It was pretty clear three months ago when Steve Mann stepped aboard as chief executive of the NSW chapter of the Urban Development Institute of Australia that there was a single issue jumping to the fore of his members’ attention, whether they liked it or not – housing affordability.

“It’s a contentious issue,” he told The Fifth Estate this week.

“The development industry wants to meet those challenges. They’re discussing the issues with government.”

Already he has set up a housing affordability taskforce that includes the chief executives of development companies, executives from banks and other professional groups to study solutions and present an action plan by mid-year.

Sustainability is also high on the agenda.

“It’s crucially important to have that as a key plank and I think it is a key plank in terms of our story.”

The residential sector, he says, has tried to rely on things like BASIX to “tick the box” but there is a push now for more ambitious outcomes.

Mann has been managing director of listed retirement village operator Aevum Ltd, and chief executive commercial and industrial for Stockland, as well as a senior executive at a Central Coast council, so he’s well placed to understand the underlying drivers of property development and its offspring, housing affordability.

According to Mann there are three elements in poor housing affordability – low interest rates, high population growth and lack of supply.

On the supply argument he does not object to the argument that even with much greater supply, prices would probably not come down. (Because if prices fell it would not make sense to keep building).

“I see this as one of the huge challenges in the market. There is huge debate around negative gearing and capital gains.”

But working with the demand side, such as through tax initiatives, is “fiddling” because we don’t have sufficient supply, he says.

The issue isn’t about whether there is another 5 or 10 per cent margin for the developer.

“Developers are not in the market to suck out every single cent; they’re there to create a sustainable business,” he says. “It’s not about that last bit of margin. It’s about having a more consistent model.”

Industry and government have been doing quite a bit of good work but more needs to be done with infrastructure and the “noise” needs to be removed from the process such as with some councils fighting “silly arguments and different parts of state government not talking to each other”. The industry needs greater co-ordination, he says.

Mann also dismisses the idea of tailoring tax incentives such as capital gains tax discounts and negative gearing to geographic areas the government wants to stimulate as more “tinkering around the edges”.

Even though, we argue, that currently, these taxes are blunt instruments that apply equally to stimulate investment in areas that need it and areas that are way too hot.

“I don’t think we should ignore the demand side, as long as it’s strongly weighted with supply,” he responds.

There are signs of optimism in the work under way by institutional investors and their supporters to create an affordable housing asset class.

This would be good for our cities, he says.

“Cities are under stress.

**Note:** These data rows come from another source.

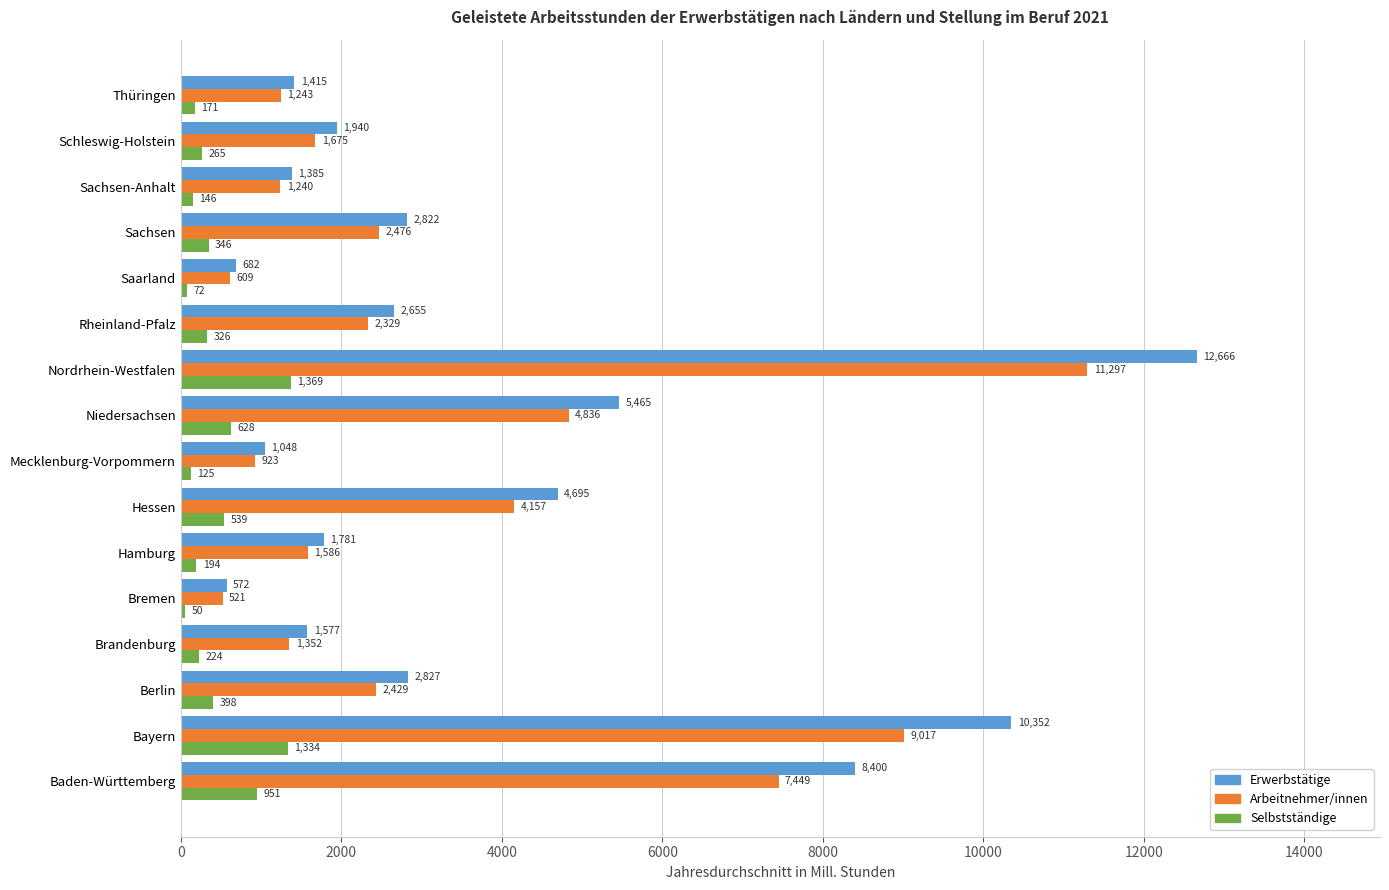

What is the smallest value displayed?

50.2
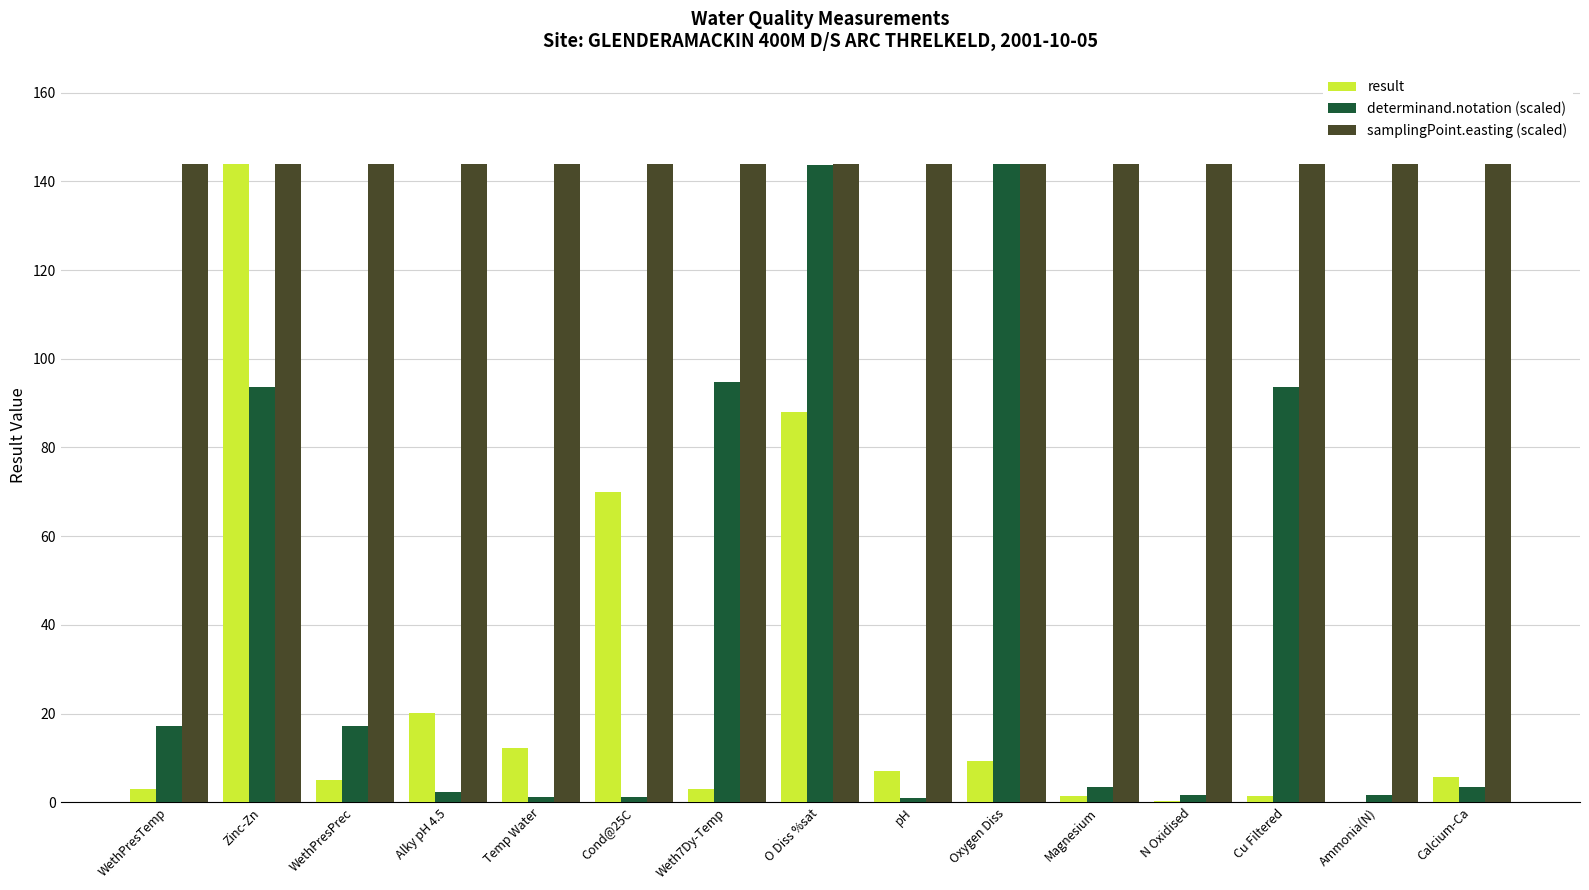

Which series changed the most between Oxygen Diss and Cu Filtered?

determinand.notation (scaled)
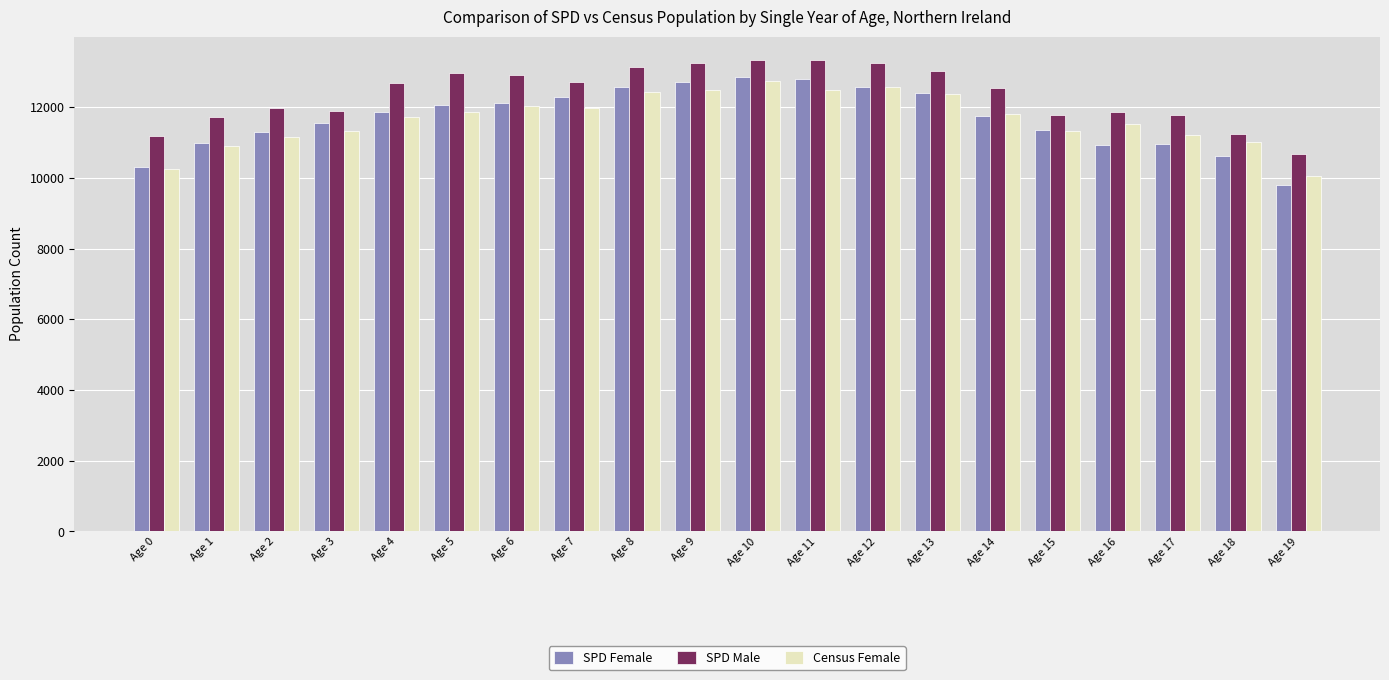

What is the difference between the second highest and second lowest values in the Census Female series?

2320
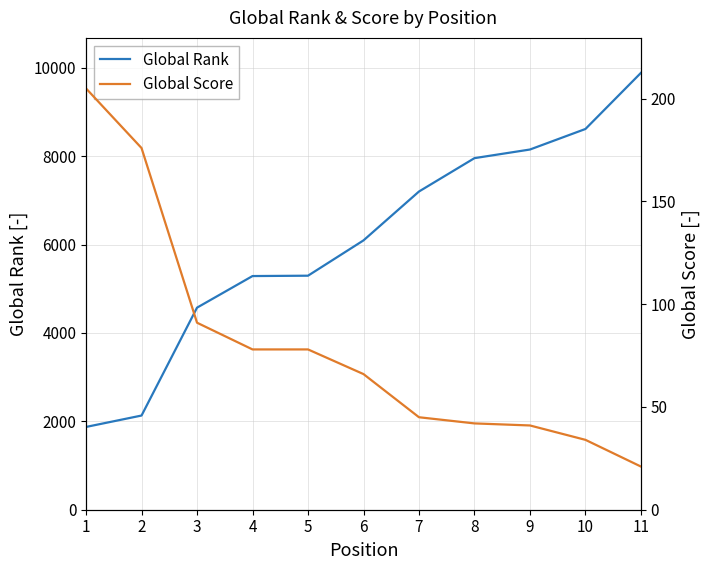

List the series in order of their peak value, lowest first.

Global Score, Global Rank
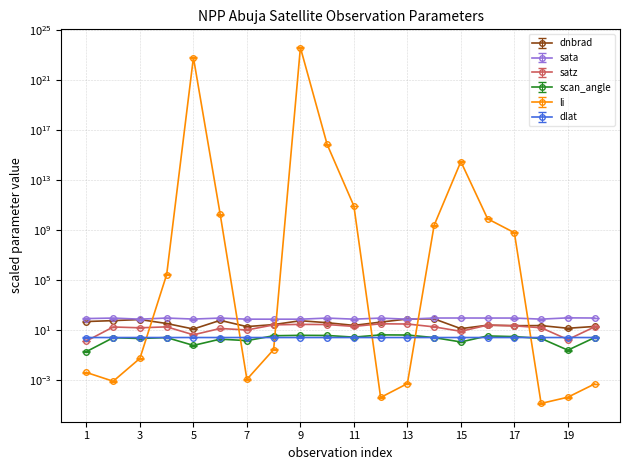

What is the sum of all satz values?

345.6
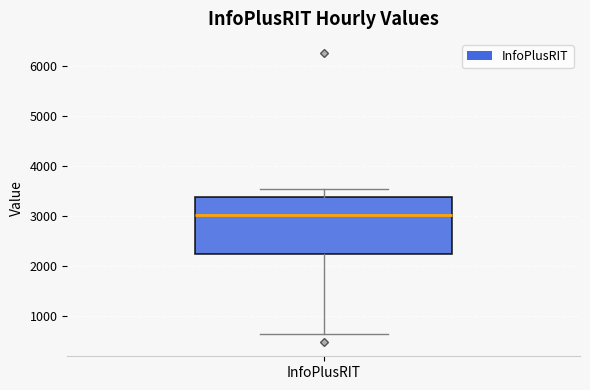

Transcribe this box plot: give where the median line is, the range the box spans, and where the two whiskers end, as read against the y-axis. The values are not printed on the chart, so give them approximately, as read against the axis.

median 3000, box 2200 to 3400, whiskers 600 to 3500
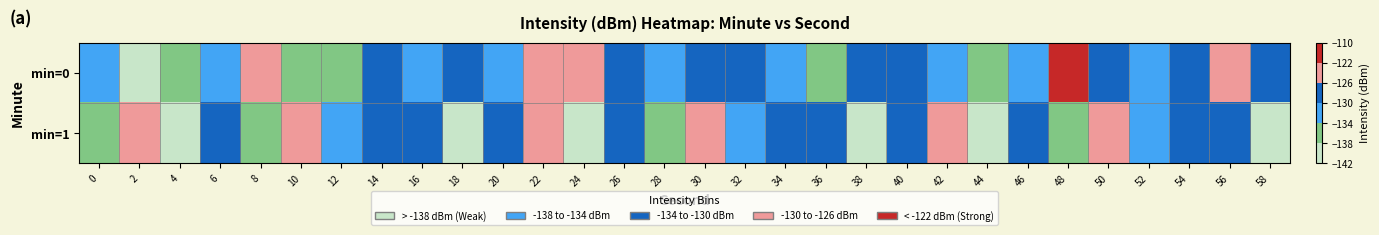

List the series in order of their overall mean, lowest first.

min=1, min=0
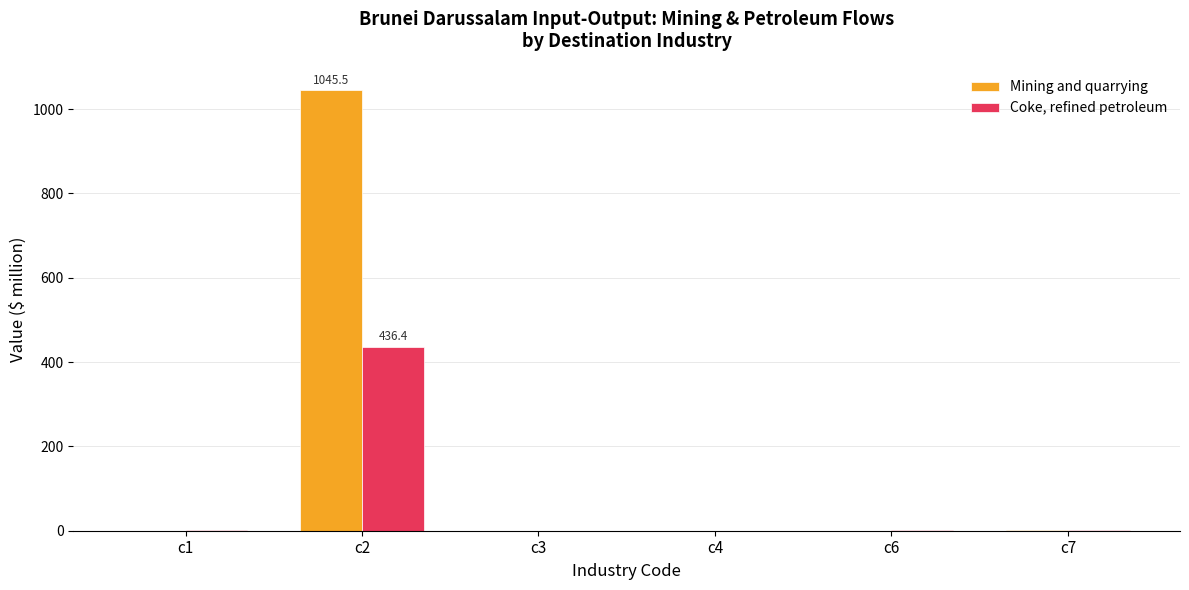

What is the highest value of the Mining and quarrying series?

1045.5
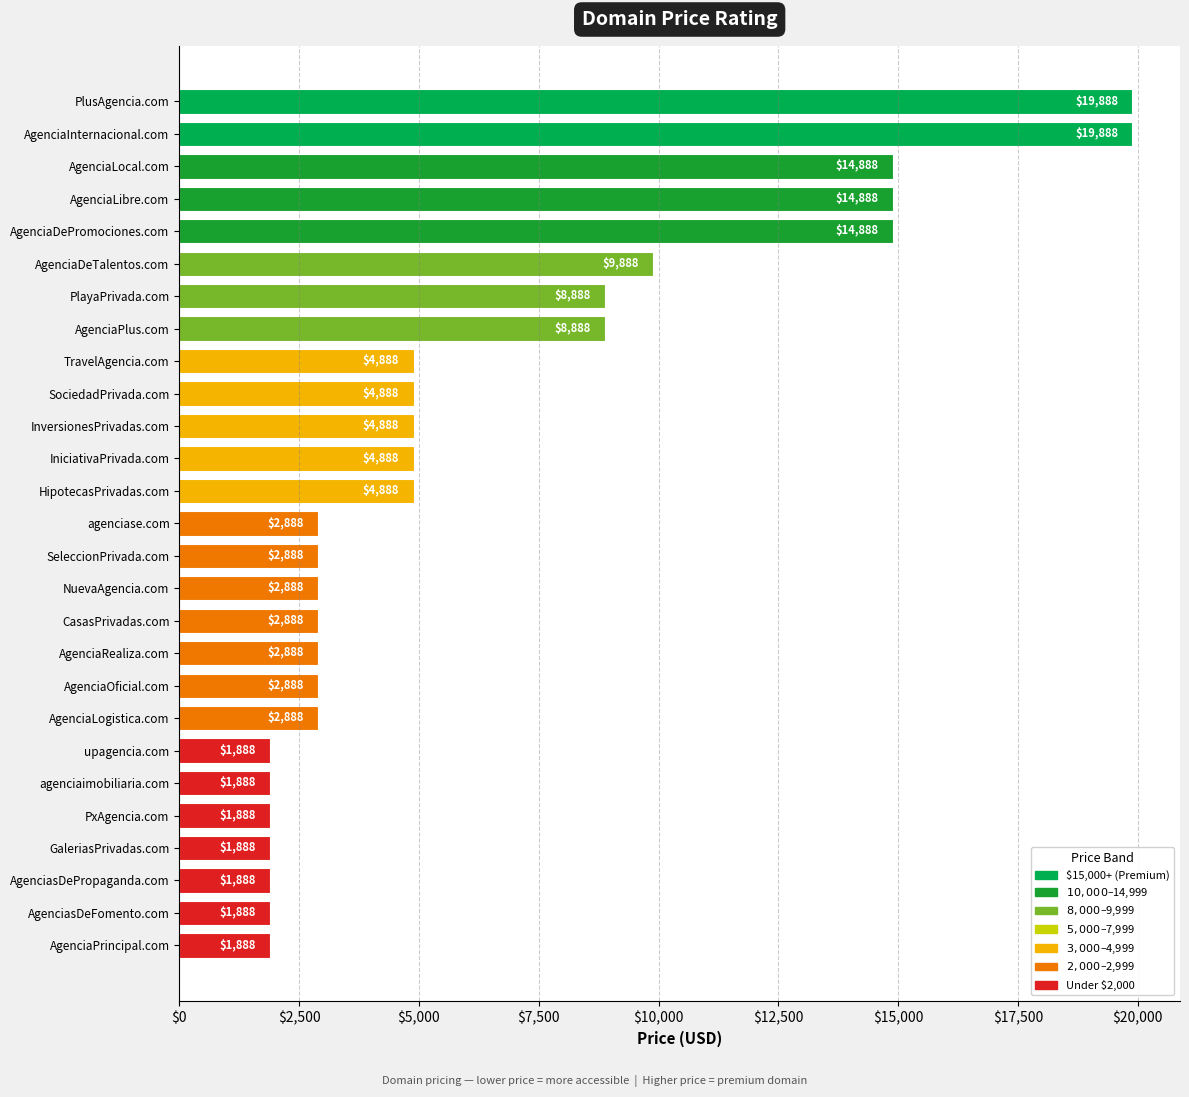

What is the difference between the maximum and second lowest values?

18000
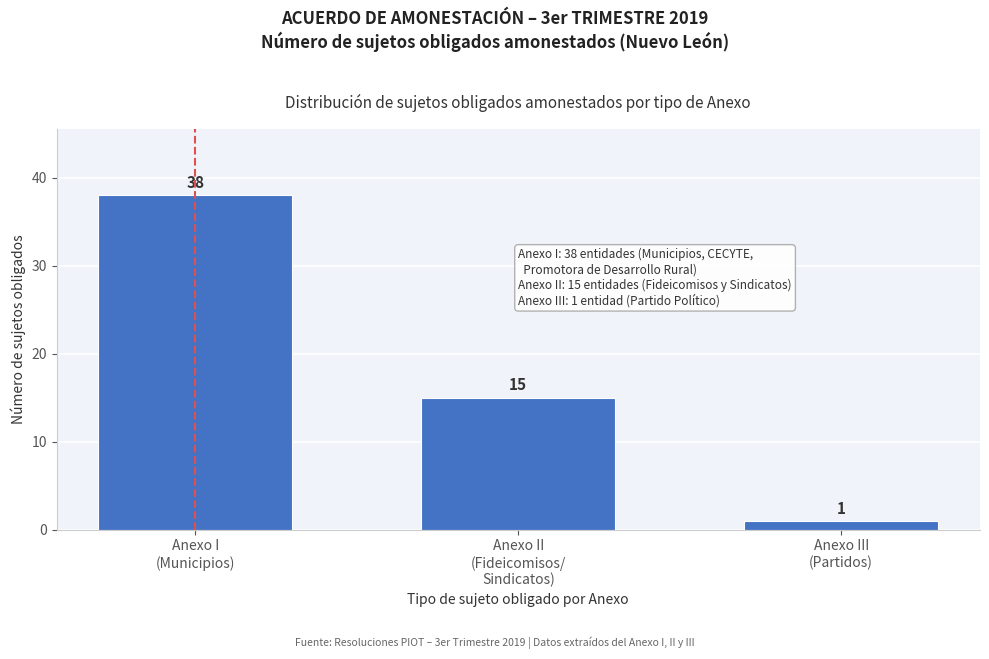

Reading right to left, list all the values displayed in this chart.

1	15	38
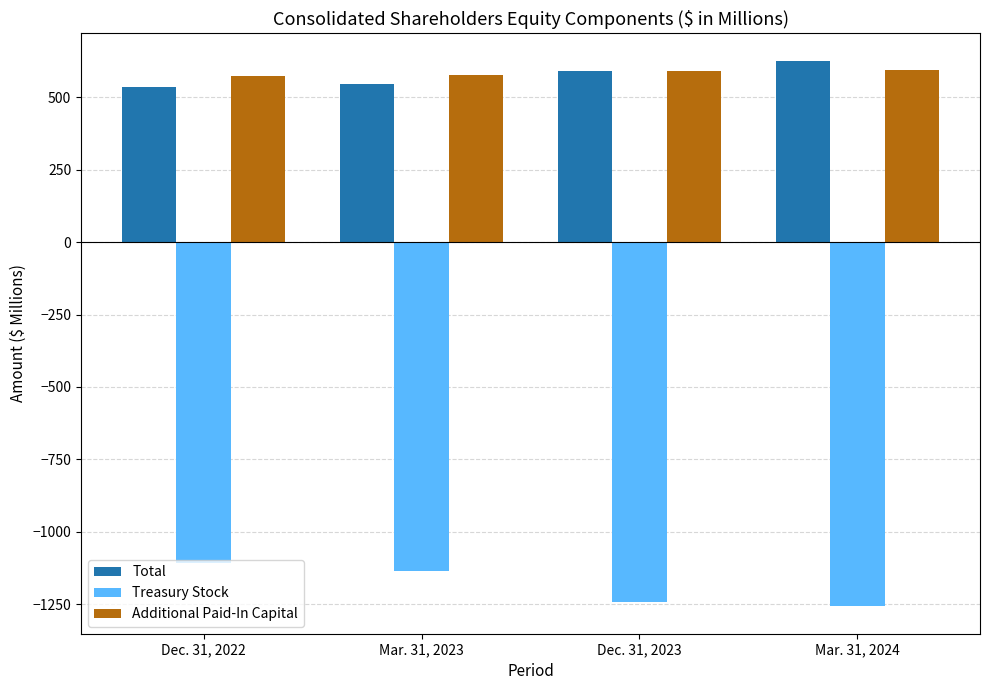

Count the number of categories in the chart.

4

There is this big gap between housing costs and affordability, and the impact on young people.

“Right now it’s mum and dad investors who are providing the rental stock and it’s not as if we have affordable rents, so governments should encourage institutional investment.”

There’s a bunch of people working on this issue but they need to get the tax structures right, he says.

“It’s an incredibly exciting and important time for the development industry together with the changing face of our cities.

“We’ve got record infrastructure investment in Sydney and at the same time higher housing prices. It’s a confluence of great opportunities and challenges.”